Much of the hear has gone from the housing market - mortgage applications for house purchase are now back at pre-Covid levels.
The weekly EIA report showed crude inventories below their norm for this time of year - no wonder oil prices have been rising.
The Bank of Canada held policy unchanged yesterday. Recently, its balance sheet has been declining as a share of GDP.
Germany exports are now back to pre-Covid levels. Imports are much higher still.
10-year yields across the world also fell yesterday. In the eurozone, over the past month, moves have ranged from a fall of 7bp in Spain to a decrease of 4bp in Germany.
Real TIPS yields have actually been edging ever so slightly higher lately - all the decline has been from the breakeven inflation rate.

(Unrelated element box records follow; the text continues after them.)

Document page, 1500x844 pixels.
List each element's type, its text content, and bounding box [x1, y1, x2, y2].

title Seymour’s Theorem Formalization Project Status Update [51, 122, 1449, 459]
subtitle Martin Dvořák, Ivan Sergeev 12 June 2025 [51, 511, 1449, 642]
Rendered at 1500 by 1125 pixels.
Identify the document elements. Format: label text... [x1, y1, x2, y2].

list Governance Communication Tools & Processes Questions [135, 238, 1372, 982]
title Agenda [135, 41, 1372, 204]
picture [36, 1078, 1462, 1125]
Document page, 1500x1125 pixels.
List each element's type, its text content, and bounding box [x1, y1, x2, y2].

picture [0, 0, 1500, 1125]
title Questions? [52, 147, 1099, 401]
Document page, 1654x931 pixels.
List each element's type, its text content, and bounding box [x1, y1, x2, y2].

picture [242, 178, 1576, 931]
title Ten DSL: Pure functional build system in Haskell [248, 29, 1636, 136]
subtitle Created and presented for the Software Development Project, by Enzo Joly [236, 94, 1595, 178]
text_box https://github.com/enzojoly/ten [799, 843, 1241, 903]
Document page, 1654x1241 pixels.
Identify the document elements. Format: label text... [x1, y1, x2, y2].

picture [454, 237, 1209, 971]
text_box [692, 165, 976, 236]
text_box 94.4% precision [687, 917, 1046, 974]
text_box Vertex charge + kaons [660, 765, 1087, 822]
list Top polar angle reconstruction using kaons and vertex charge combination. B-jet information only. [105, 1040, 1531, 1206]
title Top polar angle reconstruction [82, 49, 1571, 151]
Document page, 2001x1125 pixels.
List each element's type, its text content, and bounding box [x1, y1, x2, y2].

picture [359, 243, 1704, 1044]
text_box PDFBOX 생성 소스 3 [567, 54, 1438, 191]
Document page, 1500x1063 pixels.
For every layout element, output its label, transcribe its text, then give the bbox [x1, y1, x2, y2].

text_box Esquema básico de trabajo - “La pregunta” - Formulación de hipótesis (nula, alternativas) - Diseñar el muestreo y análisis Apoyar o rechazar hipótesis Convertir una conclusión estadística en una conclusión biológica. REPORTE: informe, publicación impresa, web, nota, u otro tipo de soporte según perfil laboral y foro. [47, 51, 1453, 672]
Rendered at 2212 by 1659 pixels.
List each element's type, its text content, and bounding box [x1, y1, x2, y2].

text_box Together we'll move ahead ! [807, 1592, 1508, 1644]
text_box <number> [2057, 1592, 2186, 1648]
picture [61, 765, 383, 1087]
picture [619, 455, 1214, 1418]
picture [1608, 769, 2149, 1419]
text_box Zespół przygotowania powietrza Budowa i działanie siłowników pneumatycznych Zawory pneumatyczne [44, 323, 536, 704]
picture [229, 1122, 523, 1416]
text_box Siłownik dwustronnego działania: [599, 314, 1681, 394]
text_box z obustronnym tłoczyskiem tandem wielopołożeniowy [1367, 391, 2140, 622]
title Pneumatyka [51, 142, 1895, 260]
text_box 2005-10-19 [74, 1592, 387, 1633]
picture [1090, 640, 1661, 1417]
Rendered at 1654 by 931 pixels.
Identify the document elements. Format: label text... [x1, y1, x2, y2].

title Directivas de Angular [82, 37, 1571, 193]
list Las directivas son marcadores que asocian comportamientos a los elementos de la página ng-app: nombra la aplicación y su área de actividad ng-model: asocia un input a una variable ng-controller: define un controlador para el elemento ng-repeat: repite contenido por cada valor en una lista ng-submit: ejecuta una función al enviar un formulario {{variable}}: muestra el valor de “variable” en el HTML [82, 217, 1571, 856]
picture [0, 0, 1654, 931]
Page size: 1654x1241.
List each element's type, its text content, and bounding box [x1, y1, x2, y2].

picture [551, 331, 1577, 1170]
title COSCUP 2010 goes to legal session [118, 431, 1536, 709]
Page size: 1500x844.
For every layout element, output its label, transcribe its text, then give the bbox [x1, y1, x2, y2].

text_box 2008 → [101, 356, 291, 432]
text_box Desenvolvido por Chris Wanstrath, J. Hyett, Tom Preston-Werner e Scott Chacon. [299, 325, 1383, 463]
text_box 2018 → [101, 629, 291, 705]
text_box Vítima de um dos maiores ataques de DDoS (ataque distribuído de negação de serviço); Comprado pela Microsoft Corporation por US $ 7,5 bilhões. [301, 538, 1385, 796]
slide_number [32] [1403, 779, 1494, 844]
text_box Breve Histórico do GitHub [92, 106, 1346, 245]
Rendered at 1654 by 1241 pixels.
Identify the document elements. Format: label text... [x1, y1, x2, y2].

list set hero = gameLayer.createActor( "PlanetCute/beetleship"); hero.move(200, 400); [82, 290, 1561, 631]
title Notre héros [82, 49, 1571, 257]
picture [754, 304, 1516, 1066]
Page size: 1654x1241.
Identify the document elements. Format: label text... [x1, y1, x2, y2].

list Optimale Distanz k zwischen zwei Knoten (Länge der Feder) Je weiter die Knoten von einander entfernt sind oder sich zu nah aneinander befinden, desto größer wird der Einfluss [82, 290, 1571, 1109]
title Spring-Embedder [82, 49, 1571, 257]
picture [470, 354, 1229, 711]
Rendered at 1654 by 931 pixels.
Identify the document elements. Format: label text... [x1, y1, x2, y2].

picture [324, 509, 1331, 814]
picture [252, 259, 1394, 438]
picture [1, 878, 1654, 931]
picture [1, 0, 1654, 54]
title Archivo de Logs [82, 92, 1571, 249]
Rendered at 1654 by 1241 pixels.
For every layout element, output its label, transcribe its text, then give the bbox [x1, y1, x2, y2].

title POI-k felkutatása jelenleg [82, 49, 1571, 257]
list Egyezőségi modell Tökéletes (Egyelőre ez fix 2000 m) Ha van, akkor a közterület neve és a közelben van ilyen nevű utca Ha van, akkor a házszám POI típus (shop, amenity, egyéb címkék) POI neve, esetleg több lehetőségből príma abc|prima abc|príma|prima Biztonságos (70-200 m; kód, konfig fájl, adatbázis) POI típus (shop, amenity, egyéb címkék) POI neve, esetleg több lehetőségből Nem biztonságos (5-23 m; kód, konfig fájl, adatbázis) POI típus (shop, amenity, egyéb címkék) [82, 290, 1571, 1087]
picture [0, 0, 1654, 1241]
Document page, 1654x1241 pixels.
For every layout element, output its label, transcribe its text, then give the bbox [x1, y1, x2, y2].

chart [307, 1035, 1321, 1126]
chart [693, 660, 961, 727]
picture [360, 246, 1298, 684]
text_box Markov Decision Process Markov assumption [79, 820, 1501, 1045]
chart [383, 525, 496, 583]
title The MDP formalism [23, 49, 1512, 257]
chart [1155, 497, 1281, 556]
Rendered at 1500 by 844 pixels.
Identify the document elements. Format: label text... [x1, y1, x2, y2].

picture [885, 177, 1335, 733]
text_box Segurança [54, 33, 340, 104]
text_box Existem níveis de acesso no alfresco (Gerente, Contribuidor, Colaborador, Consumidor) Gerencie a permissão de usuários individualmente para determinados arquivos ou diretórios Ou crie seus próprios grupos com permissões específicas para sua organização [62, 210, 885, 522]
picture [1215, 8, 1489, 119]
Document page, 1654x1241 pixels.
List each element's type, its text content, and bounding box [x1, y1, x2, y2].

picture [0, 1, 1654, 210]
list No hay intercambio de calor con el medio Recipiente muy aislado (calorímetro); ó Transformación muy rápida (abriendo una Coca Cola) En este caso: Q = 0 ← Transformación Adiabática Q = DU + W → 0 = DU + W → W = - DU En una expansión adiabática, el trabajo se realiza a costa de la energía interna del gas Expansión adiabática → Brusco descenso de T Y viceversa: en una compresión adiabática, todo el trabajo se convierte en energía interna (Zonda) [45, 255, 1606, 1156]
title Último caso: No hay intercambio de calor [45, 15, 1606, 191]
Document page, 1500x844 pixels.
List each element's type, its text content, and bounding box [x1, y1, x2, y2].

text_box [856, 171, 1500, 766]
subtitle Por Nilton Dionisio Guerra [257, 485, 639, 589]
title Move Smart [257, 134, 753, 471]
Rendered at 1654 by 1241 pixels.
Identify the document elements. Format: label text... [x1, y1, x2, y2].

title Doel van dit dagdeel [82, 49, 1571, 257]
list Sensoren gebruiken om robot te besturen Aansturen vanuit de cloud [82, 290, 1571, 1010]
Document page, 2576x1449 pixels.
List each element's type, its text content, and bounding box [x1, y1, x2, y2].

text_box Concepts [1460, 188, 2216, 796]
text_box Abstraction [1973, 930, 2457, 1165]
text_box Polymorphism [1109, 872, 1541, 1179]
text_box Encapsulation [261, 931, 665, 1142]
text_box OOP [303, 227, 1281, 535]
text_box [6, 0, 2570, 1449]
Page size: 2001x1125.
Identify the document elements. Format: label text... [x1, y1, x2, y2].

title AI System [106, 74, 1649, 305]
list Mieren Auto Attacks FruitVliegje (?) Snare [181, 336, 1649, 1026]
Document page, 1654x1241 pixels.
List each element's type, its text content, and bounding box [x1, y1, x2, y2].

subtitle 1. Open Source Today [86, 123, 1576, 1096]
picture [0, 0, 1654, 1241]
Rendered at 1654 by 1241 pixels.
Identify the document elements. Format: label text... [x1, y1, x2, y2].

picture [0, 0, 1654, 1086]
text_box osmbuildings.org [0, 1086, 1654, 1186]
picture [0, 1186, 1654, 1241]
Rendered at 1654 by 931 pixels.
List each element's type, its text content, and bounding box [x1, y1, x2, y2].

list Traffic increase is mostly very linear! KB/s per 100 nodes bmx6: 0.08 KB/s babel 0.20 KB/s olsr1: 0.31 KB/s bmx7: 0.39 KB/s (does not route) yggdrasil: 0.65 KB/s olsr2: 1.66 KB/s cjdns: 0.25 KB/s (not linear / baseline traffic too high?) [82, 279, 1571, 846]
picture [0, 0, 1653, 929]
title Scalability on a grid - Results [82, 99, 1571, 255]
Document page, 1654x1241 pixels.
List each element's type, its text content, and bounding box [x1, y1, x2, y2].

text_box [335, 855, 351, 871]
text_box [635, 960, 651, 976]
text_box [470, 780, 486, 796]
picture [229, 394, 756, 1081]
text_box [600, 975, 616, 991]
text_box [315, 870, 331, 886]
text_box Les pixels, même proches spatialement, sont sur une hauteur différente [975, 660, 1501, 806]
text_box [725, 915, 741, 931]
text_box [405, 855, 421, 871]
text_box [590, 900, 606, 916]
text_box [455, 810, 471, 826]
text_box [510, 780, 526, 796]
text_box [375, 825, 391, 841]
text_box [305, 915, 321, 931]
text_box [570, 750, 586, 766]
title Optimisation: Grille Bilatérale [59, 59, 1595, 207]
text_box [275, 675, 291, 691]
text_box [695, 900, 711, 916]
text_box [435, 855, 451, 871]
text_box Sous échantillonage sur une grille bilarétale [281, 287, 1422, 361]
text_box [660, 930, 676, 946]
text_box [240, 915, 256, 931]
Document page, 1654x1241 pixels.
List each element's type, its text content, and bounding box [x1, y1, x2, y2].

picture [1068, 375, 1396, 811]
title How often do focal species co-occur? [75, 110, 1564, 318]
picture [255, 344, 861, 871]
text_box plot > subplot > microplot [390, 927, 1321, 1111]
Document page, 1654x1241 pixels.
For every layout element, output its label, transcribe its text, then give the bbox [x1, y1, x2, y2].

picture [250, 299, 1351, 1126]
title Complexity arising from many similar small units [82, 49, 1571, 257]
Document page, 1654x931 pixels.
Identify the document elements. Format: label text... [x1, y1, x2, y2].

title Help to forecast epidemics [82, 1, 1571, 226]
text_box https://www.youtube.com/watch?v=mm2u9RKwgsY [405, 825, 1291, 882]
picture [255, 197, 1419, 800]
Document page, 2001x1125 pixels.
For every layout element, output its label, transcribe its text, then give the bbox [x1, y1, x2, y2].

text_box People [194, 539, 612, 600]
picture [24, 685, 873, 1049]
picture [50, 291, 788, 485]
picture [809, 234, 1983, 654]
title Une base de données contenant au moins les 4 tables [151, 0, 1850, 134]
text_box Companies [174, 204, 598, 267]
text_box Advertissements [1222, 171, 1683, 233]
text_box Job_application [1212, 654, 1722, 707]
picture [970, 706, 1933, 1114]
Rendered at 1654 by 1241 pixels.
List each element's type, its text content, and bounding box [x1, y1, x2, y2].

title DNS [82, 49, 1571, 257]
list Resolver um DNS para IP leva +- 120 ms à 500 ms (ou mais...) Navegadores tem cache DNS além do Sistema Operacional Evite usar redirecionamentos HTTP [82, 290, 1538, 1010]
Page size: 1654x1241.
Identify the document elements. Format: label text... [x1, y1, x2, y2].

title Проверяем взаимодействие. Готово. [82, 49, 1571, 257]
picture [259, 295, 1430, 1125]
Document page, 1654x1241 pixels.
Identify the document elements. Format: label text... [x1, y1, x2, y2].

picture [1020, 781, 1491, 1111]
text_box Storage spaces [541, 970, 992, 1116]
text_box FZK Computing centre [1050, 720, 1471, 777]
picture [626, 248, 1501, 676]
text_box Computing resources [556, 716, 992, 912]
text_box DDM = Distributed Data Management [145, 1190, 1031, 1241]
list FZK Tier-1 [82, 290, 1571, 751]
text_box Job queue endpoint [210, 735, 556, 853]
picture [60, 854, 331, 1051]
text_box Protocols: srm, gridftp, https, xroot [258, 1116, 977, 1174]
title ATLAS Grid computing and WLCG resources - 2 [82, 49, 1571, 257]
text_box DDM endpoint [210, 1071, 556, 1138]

Given real yields have been little changed, there hasn’t been much of a positive impulse for tech stocks.
Within the equity market, some normally defensive plays - healthcare and utility - have been outperforming the broader market, while some of the most cyclicals, like materials, have been doing poorly - another sign that investors are losing faith in the relation trade.
Investors still seemed to be concerned about the risk of a big sell-off - the SKEW index remains relatively high.